Он молотил кулаками по полу рядом с ее головой, думая, что бьет ее, даже спросил у меня потом, не убил ли. Пол-то неструганый, все руки себе занозами разу-делал, а она только лежит, стеклянным взглядом в потолок уставясь. По комнате ее испанское бормотанье пополам с серным запахом чего-то горелого. Когда я из-под него ее вытащил, гляжу, у нее волосы местами сгорели, а рубашка сзади порвана. Рубашку я с нее сдернул и укутал ее одеялами: ее всю трясло. Кругом битое стекло, и пальцы у нее почему-то израненные. Она все говорила и говорила в пространство и мотала головой из стороны в сторону, а руками так крепко вцепилась мне в волосы, что ее-то я уложил, а вот отстраниться — никак. Пришлось вплотную припасть лицом к ее лицу, правда она меня все равно не видела; коснулся ее запекшихся, прокушенных губ, а у нее даже на зубах тускнела подсыхающая кровь. Лежит и часто-часто дышит прямо мне в лицо, я вновь и вновь зову ее по имени; наконец услышала. Взгляд стал почти нормальным, а руки от волос отцепились, по лицу мне провели и упали на груди, сжали их.

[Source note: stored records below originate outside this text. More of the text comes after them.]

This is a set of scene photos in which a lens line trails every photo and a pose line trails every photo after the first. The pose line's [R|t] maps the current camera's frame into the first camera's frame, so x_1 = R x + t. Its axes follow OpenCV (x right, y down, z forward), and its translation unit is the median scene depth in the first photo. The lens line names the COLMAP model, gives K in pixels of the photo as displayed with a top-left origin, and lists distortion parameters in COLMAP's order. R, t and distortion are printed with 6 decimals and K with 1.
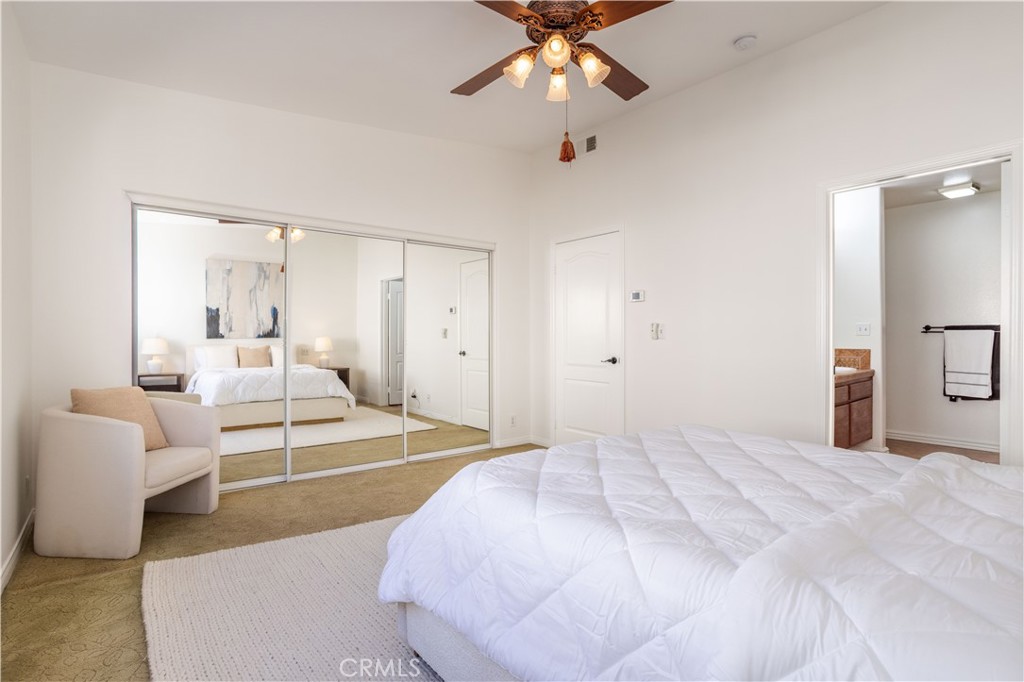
lens RADIAL K [[490.5, 0, 507.8], [0, 490.5, 335.3], [0, 0, 1]] dist [0.003874, 0.001405]
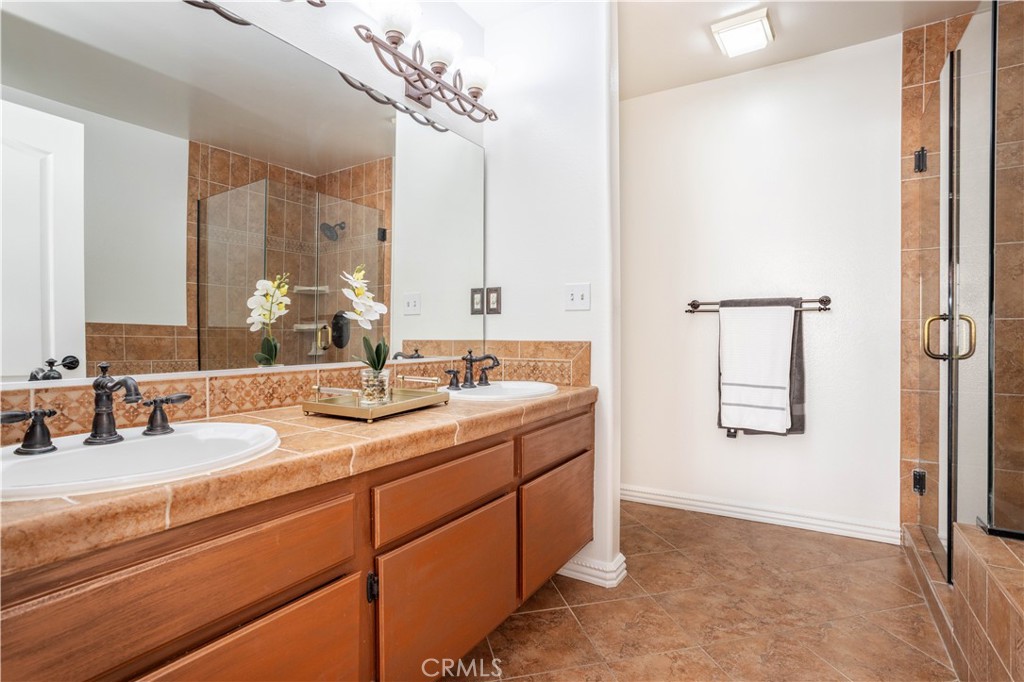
lens RADIAL K [[490.5, 0, 514.2], [0, 490.5, 345.4], [0, 0, 1]] dist [0.003874, 0.001405]
pose [[0.938262, -0.003651, 0.345906, 0.510326], [0.000782, 0.999964, 0.008431, 0.027759], [-0.345925, -0.007640, 0.938231, 0.598160]]
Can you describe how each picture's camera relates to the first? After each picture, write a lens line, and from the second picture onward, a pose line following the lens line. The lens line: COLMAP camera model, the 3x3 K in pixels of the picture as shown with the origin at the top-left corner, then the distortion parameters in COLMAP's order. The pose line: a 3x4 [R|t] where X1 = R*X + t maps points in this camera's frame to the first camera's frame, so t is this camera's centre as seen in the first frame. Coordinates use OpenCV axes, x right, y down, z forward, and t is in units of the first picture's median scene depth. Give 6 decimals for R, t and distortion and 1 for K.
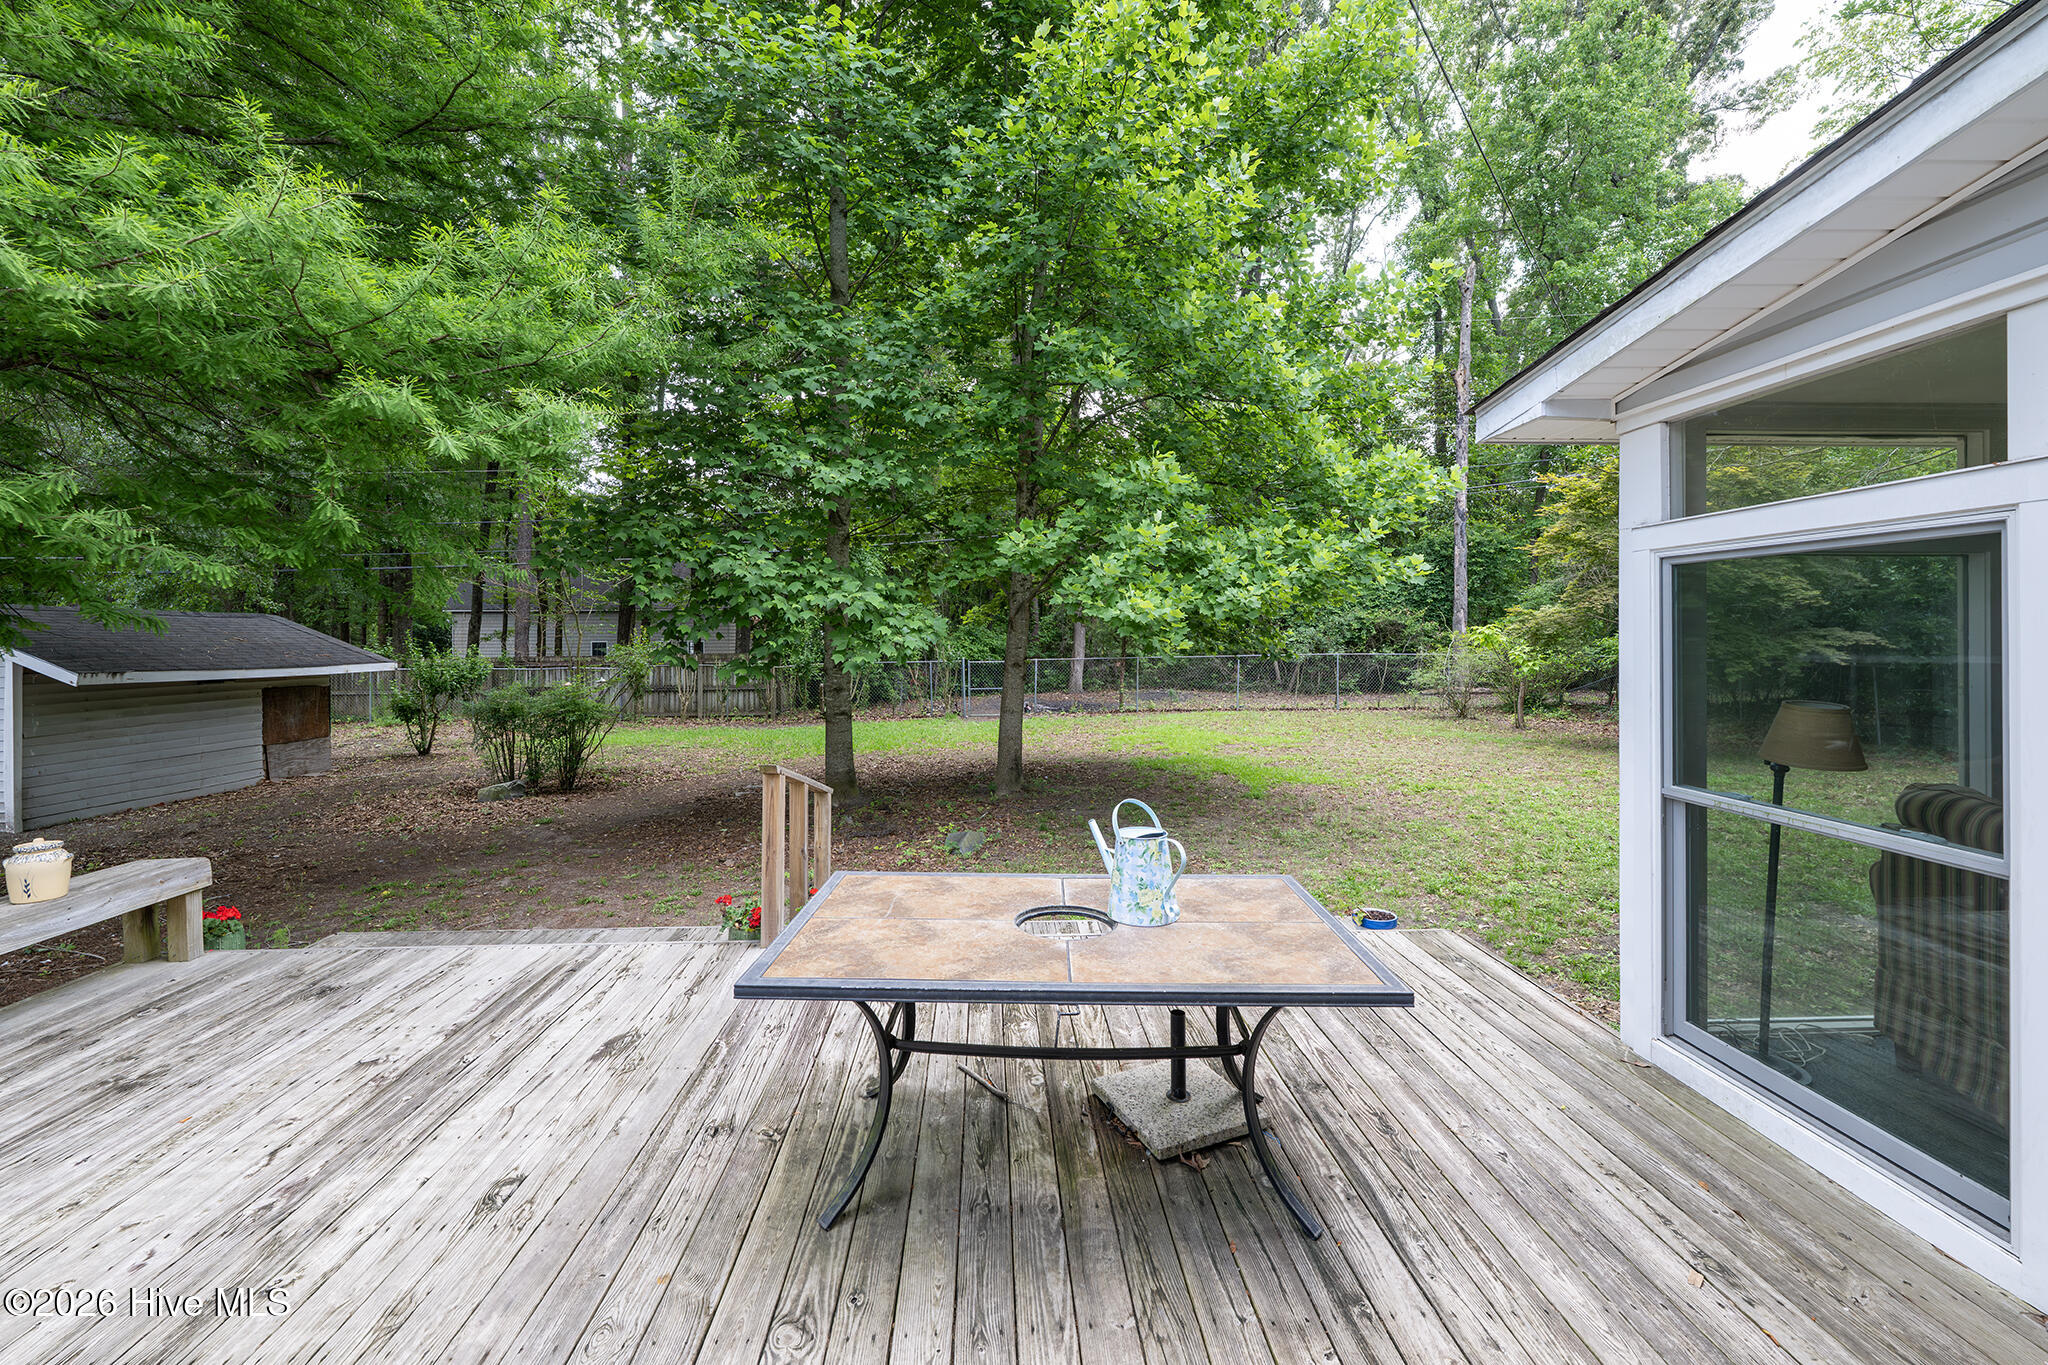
lens RADIAL K [[834.2, 0, 1006.9], [0, 834.2, 635.5], [0, 0, 1]] dist [-0.000909, -0.000176]
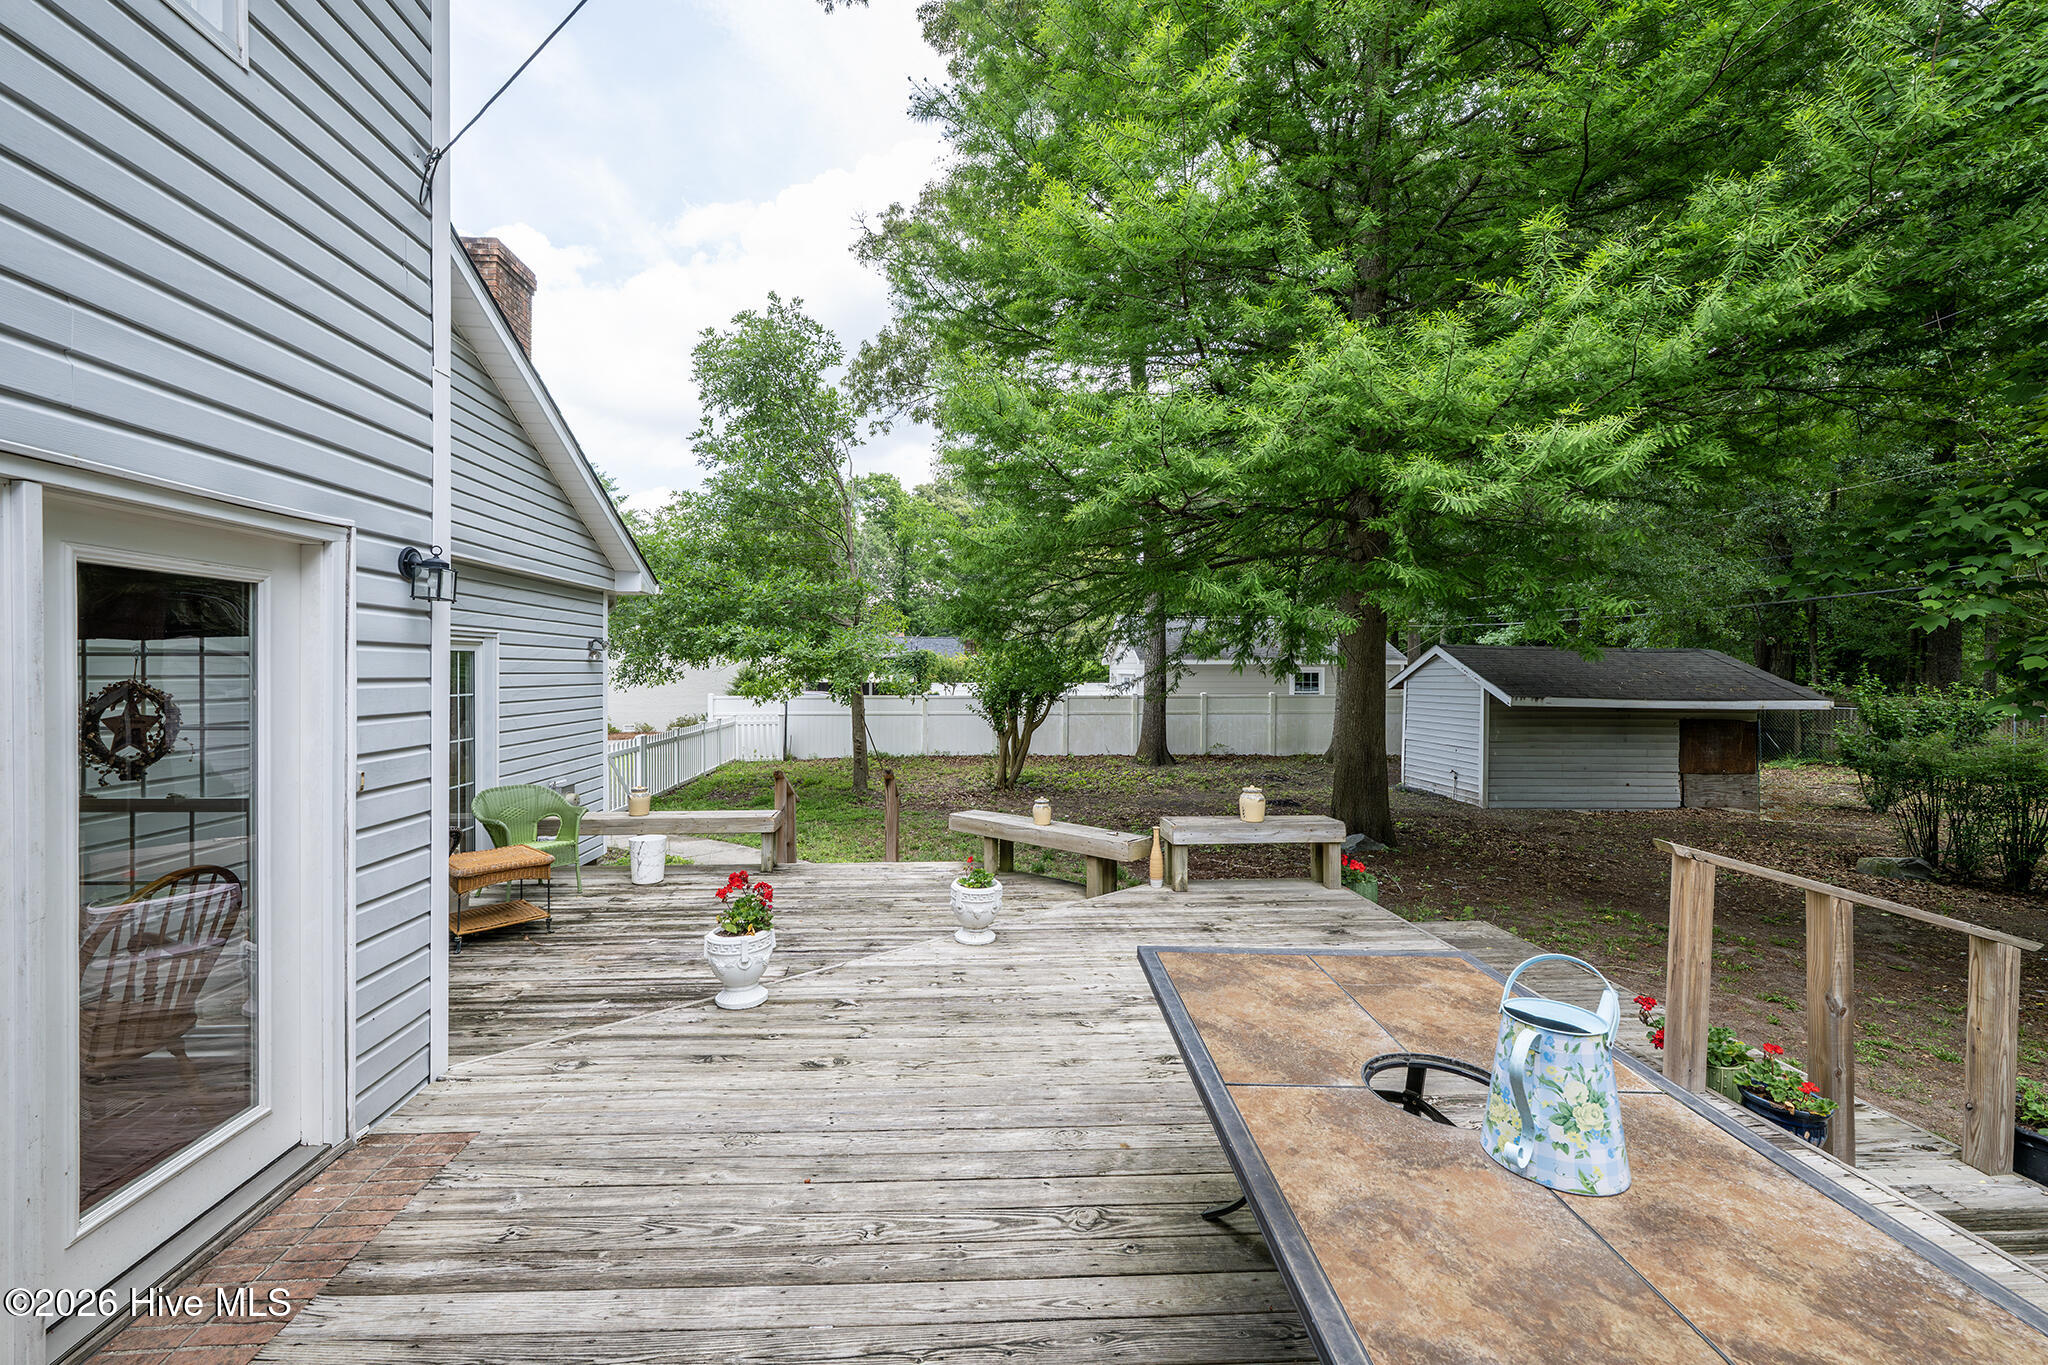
lens RADIAL K [[834.2, 0, 1014.6], [0, 834.2, 681.1], [0, 0, 1]] dist [-0.000909, -0.000176]
pose [[0.031945, 0.018923, -0.999310, 0.190230], [-0.005252, 0.999810, 0.018765, -0.000600], [0.999476, 0.004649, 0.032038, 0.161161]]
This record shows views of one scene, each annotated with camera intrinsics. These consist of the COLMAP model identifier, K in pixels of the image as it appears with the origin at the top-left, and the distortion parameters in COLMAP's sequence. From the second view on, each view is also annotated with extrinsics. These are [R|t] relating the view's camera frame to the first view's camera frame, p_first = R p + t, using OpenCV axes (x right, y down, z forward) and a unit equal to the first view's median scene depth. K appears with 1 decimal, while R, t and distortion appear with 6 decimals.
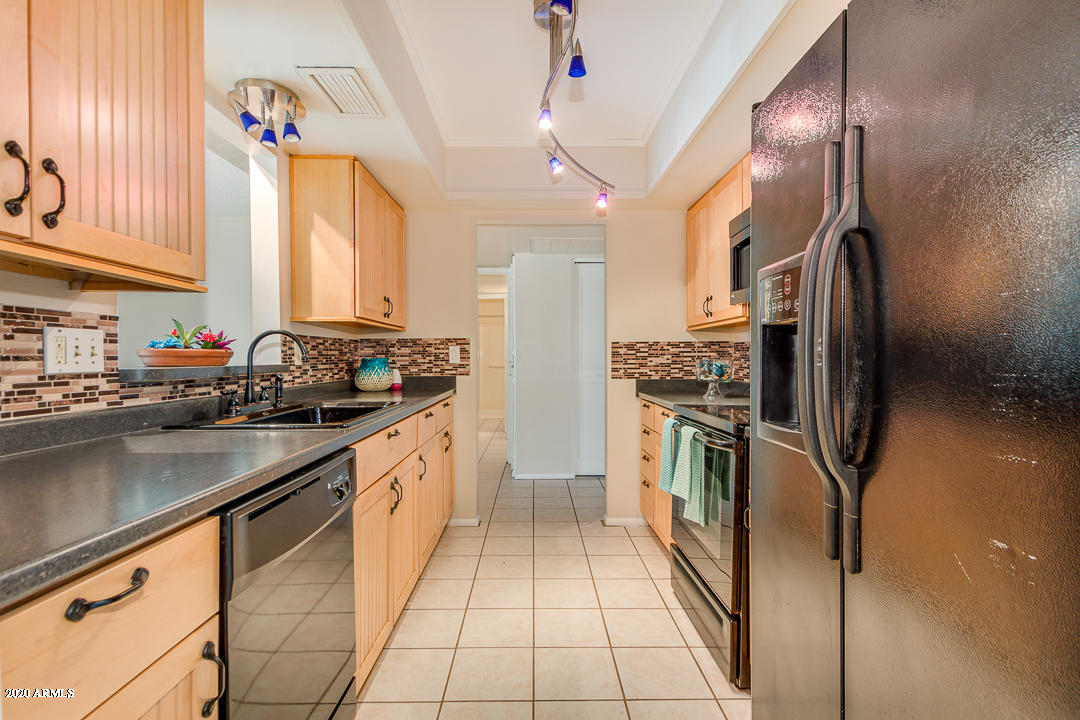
lens RADIAL K [[505.8, 0, 537.6], [0, 505.8, 362.5], [0, 0, 1]] dist [0.007287, -0.003948]
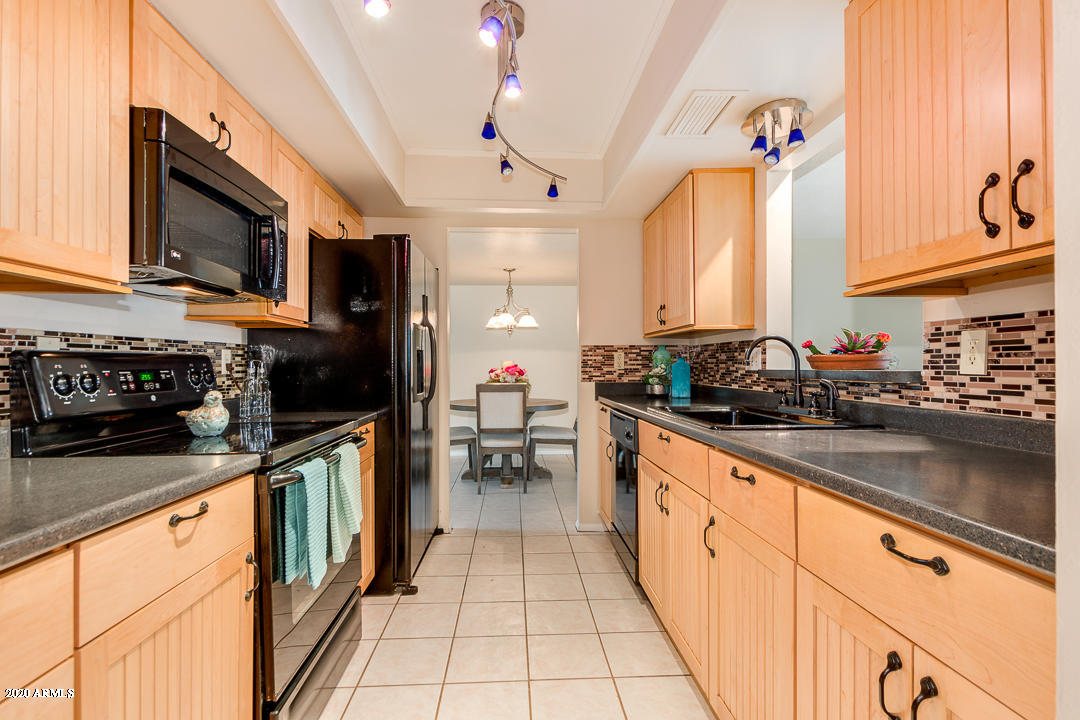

Наступает вечер, поздно, Хахаль сидит у окна. В окно наносит дождик, и он смотрит, как дымные поезда дергаются на сортировке; влага над теплой сажей висит в воздухе тонкой пылью. Зажмурился как от пощечины, слыша, как она, схватив себя за горло, переворачивается во сне. Я что-то говорю, а Хахаль только нюхает разбитые костяшки пальцев (ею пахнут), и полосатые занавески колышутся всю ночь.
Под утро он принялся шагать туда и обратно по комнате от двери к окну. Руки держал осторожно, на весу; посмотрел на меня. Глаза у него, кажется, были серые с длинными ресницами, правое веко, чуть припухшее, делало выражение лица с этой стороны более мягким. Наконец он повернулся и вышел; его остроносые башмаки слабым выщелком отсчитывали каждый шаг по ступеням вниз.
Проснувшись среди скомканных одеял, она поднесла пальцы к лицу. Мы медленно ели хлеб, ее рот еще чуть кровоточил. Как сейчас вижу ее: лето, она в их комнате у плиты, от пота волосы тусклые, а губы кривятся — дешевое вино, конечно; вот она расправляет на себе хлопчатобумажную юбку, отбрасывает волосы назад, чтобы наклониться с сигаретой к горелке, и хмурится: больно уж резко пыхнуло синее пламя. Утром она проходит по улице под моим окном, ее узкая черная юбка в конце разреза надорвана — там, где он натягивается бедром при ходьбе. Оглянувшись, она видит, что я смотрю, покупает у слепого на углу гвоздики, возвращается, подбрасывает их ко мне. Она смеется, а цветы, бледные, падают вокруг нее, их длинные стебли переплетаются. Улица затенена домами, и ее обращенное ко мне лицо в раме черных волос еле различимо. Она и так-то мала, да еще перечеркнута скрещениями теней.
Отчаявшись застегнуть распухшими пальцами пуговицы на рубашке, она попросила меня раздобыть какого-нибудь лекарства — подержать в нем руки. Я покупал в аптеке дезинфицирующую жидкость и бинт, представлял себе, как она нетвердо стоит у кушетки, трогает лиловыми пальцами губы. Назад чуть не бежал, но знал, что ее уже нет, ушла и почти ничего не взяла с собой. Обгорелые рисунки были выметены и выброшены — видимо, в окно. Вскоре она уехала навсегда, увозя припрятанные в грузовике тридцать фунтов мексиканской травки для какого-то покупателя в Детройте. Я отправился на север, как можно дальше, и в Оттаве на меня в ту зиму непрестанно сеялся снег, студил и счищал с меня тот грязный жар, который лип ко мне месяцами, а от нее у меня не осталось ничего, кроме наброска, который я когда-то извлек из тайника, где она их прятала: рельсы, пути, поезда на них темными рубцами, а за ними небо, зияющее как дыра.